A review by deehaichess
The Bone Key: The Necromantic Mysteries of Kyle Murchison Booth by Sarah Monette

3.0

Disappointingly, this was not an effortless read for me. I think I expected it to be this brilliant experience, and instead it was just ok. I liked it more at the end than I was liking it half way through, but unfortunately it ended just when it seemed to be getting good!

As the author explains in the extensive and confusing forward notes that I didn't actually read, The Bone Key is a collection of short stories. I'm used to such books being about different people, all with a similar theme tying the stories together, and I'm not sure what was gained by writing about the same character, the retiring, social pariah Mr. Booth. He only seemed to be starting to grow in the second to last and last stories, and the lack of character maturation in the preceding stories was possibly part of why I had to encourage myself through to the end of this anthology. I found his painfully shy personality novel at first but even across a dozen short stories it got a little old fairly quickly.

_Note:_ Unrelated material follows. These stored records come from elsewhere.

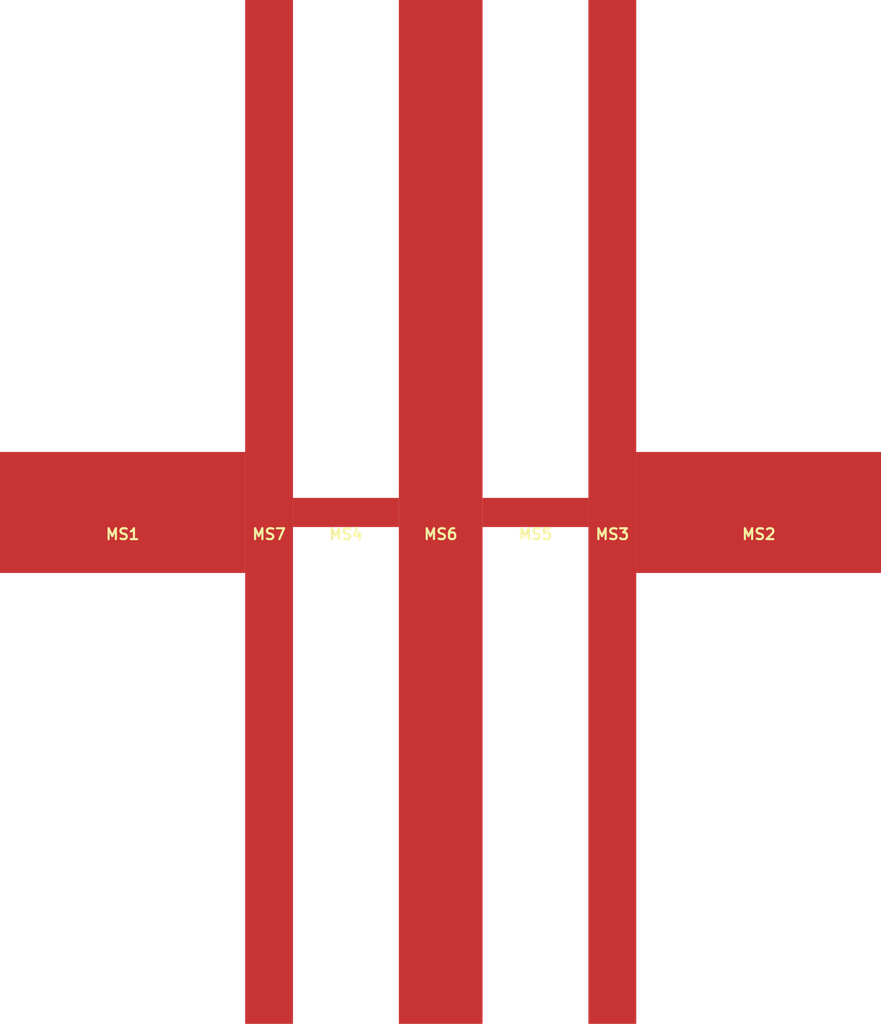
<source format=kicad_pcb>
(kicad_pcb (version 4) (host pcbnew 4.0.4+dfsg1-stable)

  (general
    (links 0)
    (no_connects 0)
    (area 66.9764 43.35185 87.68054 67.34815)
    (thickness 1.6)
    (drawings 0)
    (tracks 0)
    (zones 0)
    (modules 7)
    (nets 1)
  )

  (page A4)
  (layers
    (0 F.Cu signal)
    (31 B.Cu signal)
    (32 B.Adhes user)
    (33 F.Adhes user)
    (34 B.Paste user)
    (35 F.Paste user)
    (36 B.SilkS user)
    (37 F.SilkS user)
    (38 B.Mask user)
    (39 F.Mask user)
    (40 Dwgs.User user)
    (41 Cmts.User user)
    (42 Eco1.User user)
    (43 Eco2.User user)
    (44 Edge.Cuts user)
    (45 Margin user)
    (46 B.CrtYd user)
    (47 F.CrtYd user)
    (48 B.Fab user)
    (49 F.Fab user)
  )

  (setup
    (last_trace_width 0.25)
    (trace_clearance 0.2)
    (zone_clearance 0.508)
    (zone_45_only no)
    (trace_min 0.2)
    (segment_width 0.2)
    (edge_width 0.15)
    (via_size 0.6)
    (via_drill 0.4)
    (via_min_size 0.4)
    (via_min_drill 0.3)
    (uvia_size 0.3)
    (uvia_drill 0.1)
    (uvias_allowed no)
    (uvia_min_size 0.2)
    (uvia_min_drill 0.1)
    (pcb_text_width 0.3)
    (pcb_text_size 1.5 1.5)
    (mod_edge_width 0.15)
    (mod_text_size 1 1)
    (mod_text_width 0.15)
    (pad_size 1 3)
    (pad_drill 0)
    (pad_to_mask_clearance 0.2)
    (aux_axis_origin 0 0)
    (visible_elements FFFFFF7F)
    (pcbplotparams
      (layerselection 0x00030_80000001)
      (usegerberextensions false)
      (excludeedgelayer true)
      (linewidth 0.150000)
      (plotframeref false)
      (viasonmask false)
      (mode 1)
      (useauxorigin false)
      (hpglpennumber 1)
      (hpglpenspeed 20)
      (hpglpendiameter 15)
      (hpglpenoverlay 2)
      (psnegative false)
      (psa4output false)
      (plotreference true)
      (plotvalue true)
      (plotinvisibletext false)
      (padsonsilk false)
      (subtractmaskfromsilk false)
      (outputformat 1)
      (mirror false)
      (drillshape 1)
      (scaleselection 1)
      (outputdirectory ""))
  )

  (net 0 "")

  (net_class Default "This is the default net class."
    (clearance 0.2)
    (trace_width 0.25)
    (via_dia 0.6)
    (via_drill 0.4)
    (uvia_dia 0.3)
    (uvia_drill 0.1)
  )

  (module MLIN (layer F.Cu) (tedit 0) (tstamp 0)
    (at 70 55.35)
    (fp_text reference MS1 (at 0 0.5) (layer F.SilkS)
      (effects (font (size 0.25 0.25) (thickness 0.05)))
    )
    (fp_text value micostrip_line (at 0 -0.5) (layer F.Fab)
      (effects (font (size 0.25 0.25) (thickness 0.05)))
    )
    (pad "" smd rect (at 0 0) (size 5.6472 2.78601) (layers F.Cu))
  )

  (module MLIN (layer F.Cu) (tedit 0) (tstamp 0)
    (at 73.37475 55.35)
    (fp_text reference MS7 (at 0 0.5) (layer F.SilkS)
      (effects (font (size 0.25 0.25) (thickness 0.05)))
    )
    (fp_text value micostrip_line (at 0 -0.5) (layer F.Fab)
      (effects (font (size 0.25 0.25) (thickness 0.05)))
    )
    (pad "" smd rect (at 0 0) (size 1.102326 23.5963) (layers F.Cu))
  )

  (module MLIN (layer F.Cu) (tedit 0) (tstamp 0)
    (at 75.14543 55.35)
    (fp_text reference MS4 (at 0 0.5) (layer F.SilkS)
      (effects (font (size 0.25 0.25) (thickness 0.05)))
    )
    (fp_text value micostrip_line (at 0 -0.5) (layer F.Fab)
      (effects (font (size 0.25 0.25) (thickness 0.05)))
    )
    (pad "" smd rect (at 0 0) (size 2.439046 0.670928) (layers F.Cu))
  )

  (module MLIN (layer F.Cu) (tedit 0) (tstamp 0)
    (at 77.32847 55.35)
    (fp_text reference MS6 (at 0 0.5) (layer F.SilkS)
      (effects (font (size 0.25 0.25) (thickness 0.05)))
    )
    (fp_text value micostrip_line (at 0 -0.5) (layer F.Fab)
      (effects (font (size 0.25 0.25) (thickness 0.05)))
    )
    (pad "" smd rect (at 0 0) (size 1.927047 23.5963) (layers F.Cu))
  )

  (module MLIN (layer F.Cu) (tedit 0) (tstamp 0)
    (at 79.51151 55.35)
    (fp_text reference MS5 (at 0 0.5) (layer F.SilkS)
      (effects (font (size 0.25 0.25) (thickness 0.05)))
    )
    (fp_text value micostrip_line (at 0 -0.5) (layer F.Fab)
      (effects (font (size 0.25 0.25) (thickness 0.05)))
    )
    (pad "" smd rect (at 0 0) (size 2.439046 0.670928) (layers F.Cu))
  )

  (module MLIN (layer F.Cu) (tedit 0) (tstamp 0)
    (at 81.28219 55.35)
    (fp_text reference MS3 (at 0 0.5) (layer F.SilkS)
      (effects (font (size 0.25 0.25) (thickness 0.05)))
    )
    (fp_text value micostrip_line (at 0 -0.5) (layer F.Fab)
      (effects (font (size 0.25 0.25) (thickness 0.05)))
    )
    (pad "" smd rect (at 0 0) (size 1.102326 23.5963) (layers F.Cu))
  )

  (module MLIN (layer F.Cu) (tedit 0) (tstamp 0)
    (at 84.65694 55.35)
    (fp_text reference MS2 (at 0 0.5) (layer F.SilkS)
      (effects (font (size 0.25 0.25) (thickness 0.05)))
    )
    (fp_text value micostrip_line (at 0 -0.5) (layer F.Fab)
      (effects (font (size 0.25 0.25) (thickness 0.05)))
    )
    (pad "" smd rect (at 0 0) (size 5.6472 2.78601) (layers F.Cu))
  )

)

</source>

Of course, if one of Monette's main aims was to evoke that particular style and sense of Gothic literature of Poe's ilk, she certainly hit bang on the mark. The supernatural elements are suitably atmospheric, and tinged with that sense of inevitable hair-raising doom that Poe's tales always had, but her writing was light and quick and erudite and her cast of peripheral characters were outstandingly drawn and often more interesting than the titular character himself. Possibly the point? I can't be sure, but certainly I recall Poe's narrators were never possessed of excessive personality either.

As an exercise in literary style, kudos to Monette. As something to entertain myself reading, it shouldn't have been as much of a chore to read as I seemed to find it. I think if she'd developed the character more over the course of the stories I probably would have been more engaged.